__WORK REQUIRED__: Rewrite the listing below, changing every "True or false" to "True/false" and leaving all else unchanged.

■ ■ ■

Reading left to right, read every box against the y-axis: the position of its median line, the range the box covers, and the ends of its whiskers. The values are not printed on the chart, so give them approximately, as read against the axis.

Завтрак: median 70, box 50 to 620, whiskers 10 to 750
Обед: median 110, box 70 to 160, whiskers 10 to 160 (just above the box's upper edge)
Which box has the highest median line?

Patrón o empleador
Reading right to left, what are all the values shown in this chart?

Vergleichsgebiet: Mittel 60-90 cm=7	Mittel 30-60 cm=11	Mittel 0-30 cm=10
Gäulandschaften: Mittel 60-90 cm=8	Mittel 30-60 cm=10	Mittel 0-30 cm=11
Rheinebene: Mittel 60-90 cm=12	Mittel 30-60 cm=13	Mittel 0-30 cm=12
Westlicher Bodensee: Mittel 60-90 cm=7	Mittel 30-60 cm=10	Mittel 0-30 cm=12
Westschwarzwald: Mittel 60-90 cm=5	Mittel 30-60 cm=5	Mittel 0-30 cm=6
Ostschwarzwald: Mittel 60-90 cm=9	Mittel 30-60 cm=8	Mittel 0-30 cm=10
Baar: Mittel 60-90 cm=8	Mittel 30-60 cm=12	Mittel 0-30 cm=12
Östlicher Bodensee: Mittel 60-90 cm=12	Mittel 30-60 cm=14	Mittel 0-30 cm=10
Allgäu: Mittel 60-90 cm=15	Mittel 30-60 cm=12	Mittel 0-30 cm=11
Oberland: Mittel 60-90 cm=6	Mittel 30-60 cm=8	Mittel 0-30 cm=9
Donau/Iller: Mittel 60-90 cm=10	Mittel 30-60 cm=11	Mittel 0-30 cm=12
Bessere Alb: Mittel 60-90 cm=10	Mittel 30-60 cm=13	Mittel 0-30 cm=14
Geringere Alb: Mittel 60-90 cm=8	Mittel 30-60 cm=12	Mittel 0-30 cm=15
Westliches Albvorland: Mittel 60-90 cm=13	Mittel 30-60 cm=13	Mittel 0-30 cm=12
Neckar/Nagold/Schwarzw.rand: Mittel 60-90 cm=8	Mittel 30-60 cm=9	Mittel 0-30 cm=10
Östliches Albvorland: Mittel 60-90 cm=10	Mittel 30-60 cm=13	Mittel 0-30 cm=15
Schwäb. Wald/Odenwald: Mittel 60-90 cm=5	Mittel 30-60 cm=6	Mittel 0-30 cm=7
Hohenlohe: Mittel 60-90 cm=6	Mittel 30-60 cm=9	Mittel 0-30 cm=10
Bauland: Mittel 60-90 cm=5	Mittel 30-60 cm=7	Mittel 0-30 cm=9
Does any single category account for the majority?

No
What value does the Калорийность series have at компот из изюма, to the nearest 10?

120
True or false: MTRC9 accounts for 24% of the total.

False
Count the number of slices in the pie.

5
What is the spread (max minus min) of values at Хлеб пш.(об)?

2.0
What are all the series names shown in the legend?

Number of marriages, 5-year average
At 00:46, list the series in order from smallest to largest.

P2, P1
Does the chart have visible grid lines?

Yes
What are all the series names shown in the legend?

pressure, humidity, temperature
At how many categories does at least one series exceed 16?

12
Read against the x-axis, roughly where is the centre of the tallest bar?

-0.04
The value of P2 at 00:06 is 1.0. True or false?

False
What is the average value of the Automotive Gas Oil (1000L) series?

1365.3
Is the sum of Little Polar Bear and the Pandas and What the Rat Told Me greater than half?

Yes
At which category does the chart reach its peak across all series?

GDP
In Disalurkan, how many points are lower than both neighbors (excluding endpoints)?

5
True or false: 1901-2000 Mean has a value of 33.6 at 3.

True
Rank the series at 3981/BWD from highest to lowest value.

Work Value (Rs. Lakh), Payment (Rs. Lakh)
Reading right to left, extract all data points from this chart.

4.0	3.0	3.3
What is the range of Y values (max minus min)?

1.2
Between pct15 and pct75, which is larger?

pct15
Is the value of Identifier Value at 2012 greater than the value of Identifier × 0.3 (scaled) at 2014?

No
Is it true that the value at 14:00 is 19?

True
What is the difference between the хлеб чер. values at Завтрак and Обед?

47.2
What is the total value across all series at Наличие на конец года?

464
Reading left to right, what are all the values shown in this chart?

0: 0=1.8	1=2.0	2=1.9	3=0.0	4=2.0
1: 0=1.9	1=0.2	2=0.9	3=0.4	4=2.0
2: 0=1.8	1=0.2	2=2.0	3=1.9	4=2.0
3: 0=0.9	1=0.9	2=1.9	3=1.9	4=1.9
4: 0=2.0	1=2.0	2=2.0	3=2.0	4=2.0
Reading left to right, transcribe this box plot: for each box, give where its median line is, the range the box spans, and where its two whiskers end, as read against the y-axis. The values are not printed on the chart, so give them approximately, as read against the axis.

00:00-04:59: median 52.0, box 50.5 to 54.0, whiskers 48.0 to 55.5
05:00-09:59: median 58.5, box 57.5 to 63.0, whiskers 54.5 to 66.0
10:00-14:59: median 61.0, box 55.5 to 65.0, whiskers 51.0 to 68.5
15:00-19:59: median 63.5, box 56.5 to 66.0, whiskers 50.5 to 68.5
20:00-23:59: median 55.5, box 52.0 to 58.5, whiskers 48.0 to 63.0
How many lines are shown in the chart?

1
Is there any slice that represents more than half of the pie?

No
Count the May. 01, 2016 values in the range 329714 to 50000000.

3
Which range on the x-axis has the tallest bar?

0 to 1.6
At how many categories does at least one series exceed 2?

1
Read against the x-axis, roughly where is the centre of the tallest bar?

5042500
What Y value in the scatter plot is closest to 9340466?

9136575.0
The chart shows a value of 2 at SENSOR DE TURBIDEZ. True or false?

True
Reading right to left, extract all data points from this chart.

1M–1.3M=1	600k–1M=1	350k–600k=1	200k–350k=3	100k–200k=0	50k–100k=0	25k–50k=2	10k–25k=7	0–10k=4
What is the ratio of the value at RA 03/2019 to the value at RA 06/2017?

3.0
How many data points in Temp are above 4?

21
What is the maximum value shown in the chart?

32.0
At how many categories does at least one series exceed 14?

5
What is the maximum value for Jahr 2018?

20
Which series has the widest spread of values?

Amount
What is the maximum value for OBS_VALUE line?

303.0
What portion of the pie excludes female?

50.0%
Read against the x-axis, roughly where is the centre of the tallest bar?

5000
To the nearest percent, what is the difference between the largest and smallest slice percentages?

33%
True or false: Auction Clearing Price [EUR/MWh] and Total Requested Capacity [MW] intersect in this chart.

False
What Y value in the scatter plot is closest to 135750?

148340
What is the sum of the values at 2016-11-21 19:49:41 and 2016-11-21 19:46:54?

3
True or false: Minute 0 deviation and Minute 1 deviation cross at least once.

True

■ ■ ■

__YOUR RESPONSE__:
Reading left to right, read every box against the y-axis: the position of its median line, the range the box covers, and the ends of its whiskers. The values are not printed on the chart, so give them approximately, as read against the axis.

Завтрак: median 70, box 50 to 620, whiskers 10 to 750
Обед: median 110, box 70 to 160, whiskers 10 to 160 (just above the box's upper edge)
Which box has the highest median line?

Patrón o empleador
Reading right to left, what are all the values shown in this chart?

Vergleichsgebiet: Mittel 60-90 cm=7	Mittel 30-60 cm=11	Mittel 0-30 cm=10
Gäulandschaften: Mittel 60-90 cm=8	Mittel 30-60 cm=10	Mittel 0-30 cm=11
Rheinebene: Mittel 60-90 cm=12	Mittel 30-60 cm=13	Mittel 0-30 cm=12
Westlicher Bodensee: Mittel 60-90 cm=7	Mittel 30-60 cm=10	Mittel 0-30 cm=12
Westschwarzwald: Mittel 60-90 cm=5	Mittel 30-60 cm=5	Mittel 0-30 cm=6
Ostschwarzwald: Mittel 60-90 cm=9	Mittel 30-60 cm=8	Mittel 0-30 cm=10
Baar: Mittel 60-90 cm=8	Mittel 30-60 cm=12	Mittel 0-30 cm=12
Östlicher Bodensee: Mittel 60-90 cm=12	Mittel 30-60 cm=14	Mittel 0-30 cm=10
Allgäu: Mittel 60-90 cm=15	Mittel 30-60 cm=12	Mittel 0-30 cm=11
Oberland: Mittel 60-90 cm=6	Mittel 30-60 cm=8	Mittel 0-30 cm=9
Donau/Iller: Mittel 60-90 cm=10	Mittel 30-60 cm=11	Mittel 0-30 cm=12
Bessere Alb: Mittel 60-90 cm=10	Mittel 30-60 cm=13	Mittel 0-30 cm=14
Geringere Alb: Mittel 60-90 cm=8	Mittel 30-60 cm=12	Mittel 0-30 cm=15
Westliches Albvorland: Mittel 60-90 cm=13	Mittel 30-60 cm=13	Mittel 0-30 cm=12
Neckar/Nagold/Schwarzw.rand: Mittel 60-90 cm=8	Mittel 30-60 cm=9	Mittel 0-30 cm=10
Östliches Albvorland: Mittel 60-90 cm=10	Mittel 30-60 cm=13	Mittel 0-30 cm=15
Schwäb. Wald/Odenwald: Mittel 60-90 cm=5	Mittel 30-60 cm=6	Mittel 0-30 cm=7
Hohenlohe: Mittel 60-90 cm=6	Mittel 30-60 cm=9	Mittel 0-30 cm=10
Bauland: Mittel 60-90 cm=5	Mittel 30-60 cm=7	Mittel 0-30 cm=9
Does any single category account for the majority?

No
What value does the Калорийность series have at компот из изюма, to the nearest 10?

120
True/false: MTRC9 accounts for 24% of the total.

False
Count the number of slices in the pie.

5
What is the spread (max minus min) of values at Хлеб пш.(об)?

2.0
What are all the series names shown in the legend?

Number of marriages, 5-year average
At 00:46, list the series in order from smallest to largest.

P2, P1
Does the chart have visible grid lines?

Yes
What are all the series names shown in the legend?

pressure, humidity, temperature
At how many categories does at least one series exceed 16?

12
Read against the x-axis, roughly where is the centre of the tallest bar?

-0.04
The value of P2 at 00:06 is 1.0. True/false?

False
What is the average value of the Automotive Gas Oil (1000L) series?

1365.3
Is the sum of Little Polar Bear and the Pandas and What the Rat Told Me greater than half?

Yes
At which category does the chart reach its peak across all series?

GDP
In Disalurkan, how many points are lower than both neighbors (excluding endpoints)?

5
True/false: 1901-2000 Mean has a value of 33.6 at 3.

True
Rank the series at 3981/BWD from highest to lowest value.

Work Value (Rs. Lakh), Payment (Rs. Lakh)
Reading right to left, extract all data points from this chart.

4.0	3.0	3.3
What is the range of Y values (max minus min)?

1.2
Between pct15 and pct75, which is larger?

pct15
Is the value of Identifier Value at 2012 greater than the value of Identifier × 0.3 (scaled) at 2014?

No
Is it true that the value at 14:00 is 19?

True
What is the difference between the хлеб чер. values at Завтрак and Обед?

47.2
What is the total value across all series at Наличие на конец года?

464
Reading left to right, what are all the values shown in this chart?

0: 0=1.8	1=2.0	2=1.9	3=0.0	4=2.0
1: 0=1.9	1=0.2	2=0.9	3=0.4	4=2.0
2: 0=1.8	1=0.2	2=2.0	3=1.9	4=2.0
3: 0=0.9	1=0.9	2=1.9	3=1.9	4=1.9
4: 0=2.0	1=2.0	2=2.0	3=2.0	4=2.0
Reading left to right, transcribe this box plot: for each box, give where its median line is, the range the box spans, and where its two whiskers end, as read against the y-axis. The values are not printed on the chart, so give them approximately, as read against the axis.

00:00-04:59: median 52.0, box 50.5 to 54.0, whiskers 48.0 to 55.5
05:00-09:59: median 58.5, box 57.5 to 63.0, whiskers 54.5 to 66.0
10:00-14:59: median 61.0, box 55.5 to 65.0, whiskers 51.0 to 68.5
15:00-19:59: median 63.5, box 56.5 to 66.0, whiskers 50.5 to 68.5
20:00-23:59: median 55.5, box 52.0 to 58.5, whiskers 48.0 to 63.0
How many lines are shown in the chart?

1
Is there any slice that represents more than half of the pie?

No
Count the May. 01, 2016 values in the range 329714 to 50000000.

3
Which range on the x-axis has the tallest bar?

0 to 1.6
At how many categories does at least one series exceed 2?

1
Read against the x-axis, roughly where is the centre of the tallest bar?

5042500
What Y value in the scatter plot is closest to 9340466?

9136575.0
The chart shows a value of 2 at SENSOR DE TURBIDEZ. True/false?

True
Reading right to left, extract all data points from this chart.

1M–1.3M=1	600k–1M=1	350k–600k=1	200k–350k=3	100k–200k=0	50k–100k=0	25k–50k=2	10k–25k=7	0–10k=4
What is the ratio of the value at RA 03/2019 to the value at RA 06/2017?

3.0
How many data points in Temp are above 4?

21
What is the maximum value shown in the chart?

32.0
At how many categories does at least one series exceed 14?

5
What is the maximum value for Jahr 2018?

20
Which series has the widest spread of values?

Amount
What is the maximum value for OBS_VALUE line?

303.0
What portion of the pie excludes female?

50.0%
Read against the x-axis, roughly where is the centre of the tallest bar?

5000
To the nearest percent, what is the difference between the largest and smallest slice percentages?

33%
True/false: Auction Clearing Price [EUR/MWh] and Total Requested Capacity [MW] intersect in this chart.

False
What Y value in the scatter plot is closest to 135750?

148340
What is the sum of the values at 2016-11-21 19:49:41 and 2016-11-21 19:46:54?

3
True/false: Minute 0 deviation and Minute 1 deviation cross at least once.

True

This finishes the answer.